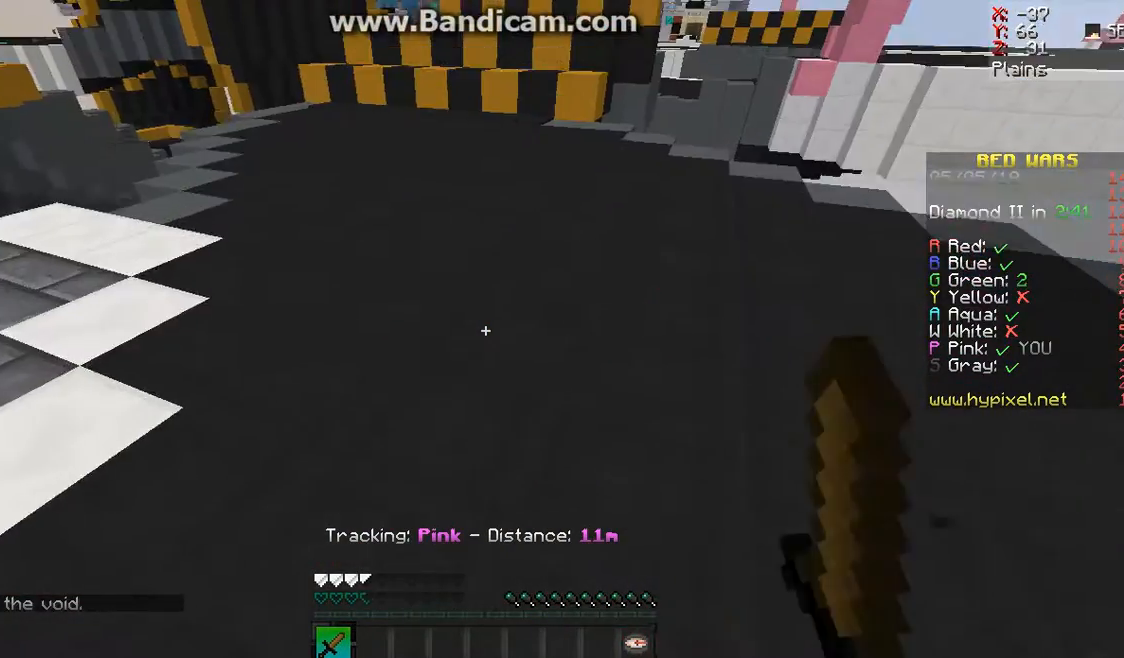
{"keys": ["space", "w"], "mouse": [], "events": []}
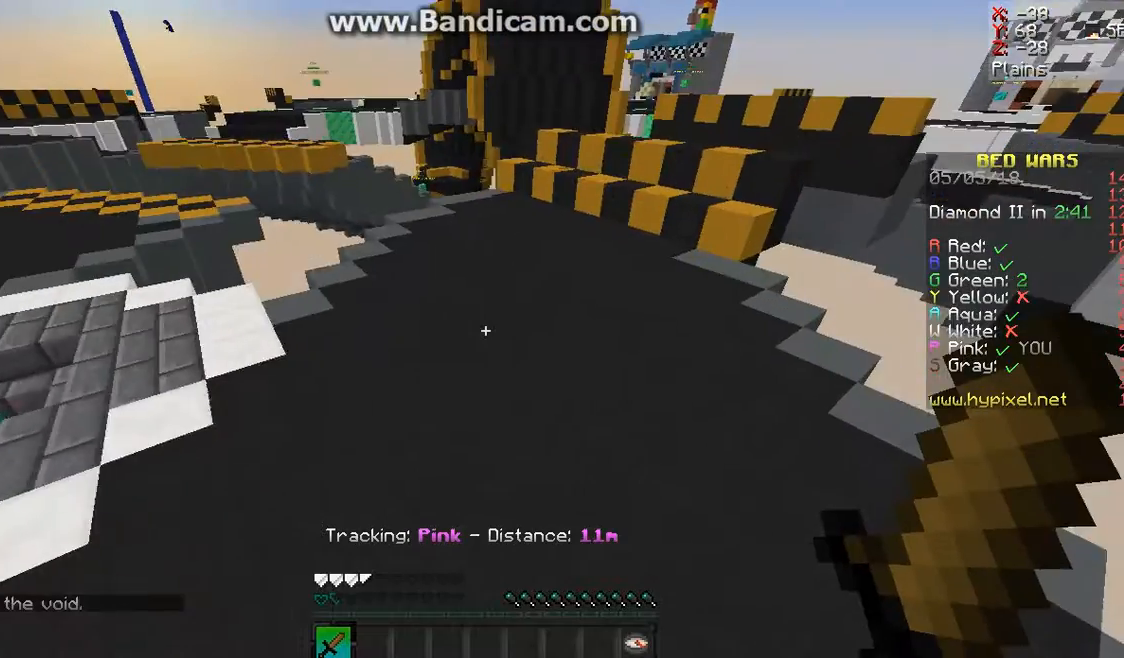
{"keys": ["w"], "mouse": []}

---

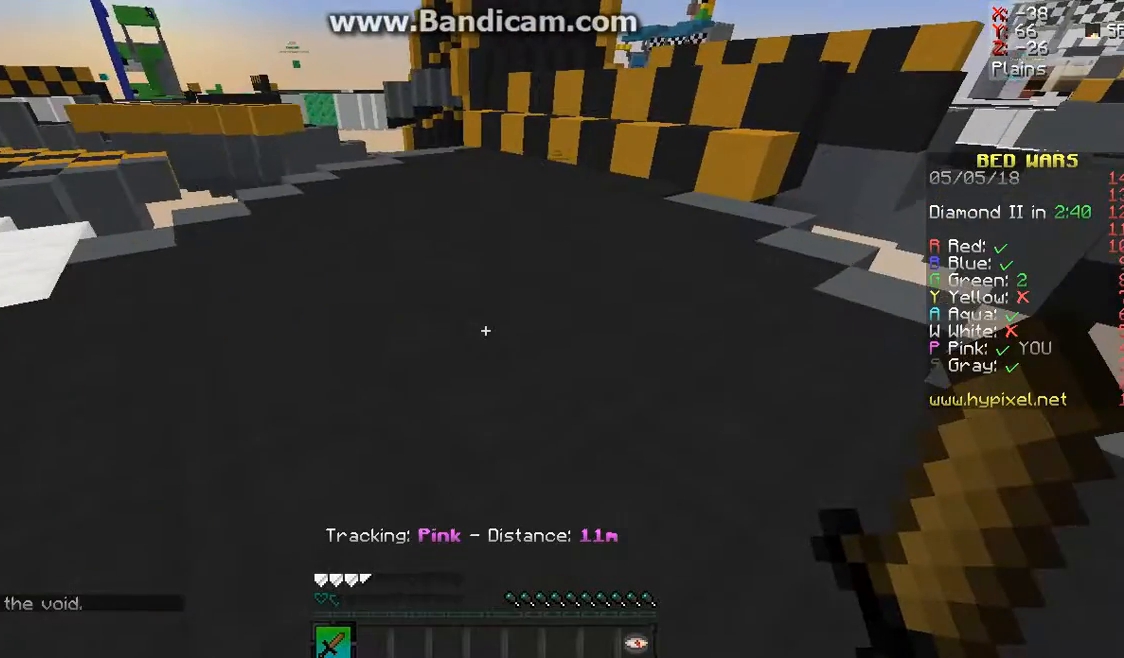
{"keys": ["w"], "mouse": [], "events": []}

---

*Activity*: Which lines in the data hold the string "events"? Copy each of them.

*Worked solution*:
{"keys": ["space", "w"], "mouse": [], "events": []}
{"keys": ["w"], "mouse": [], "events": []}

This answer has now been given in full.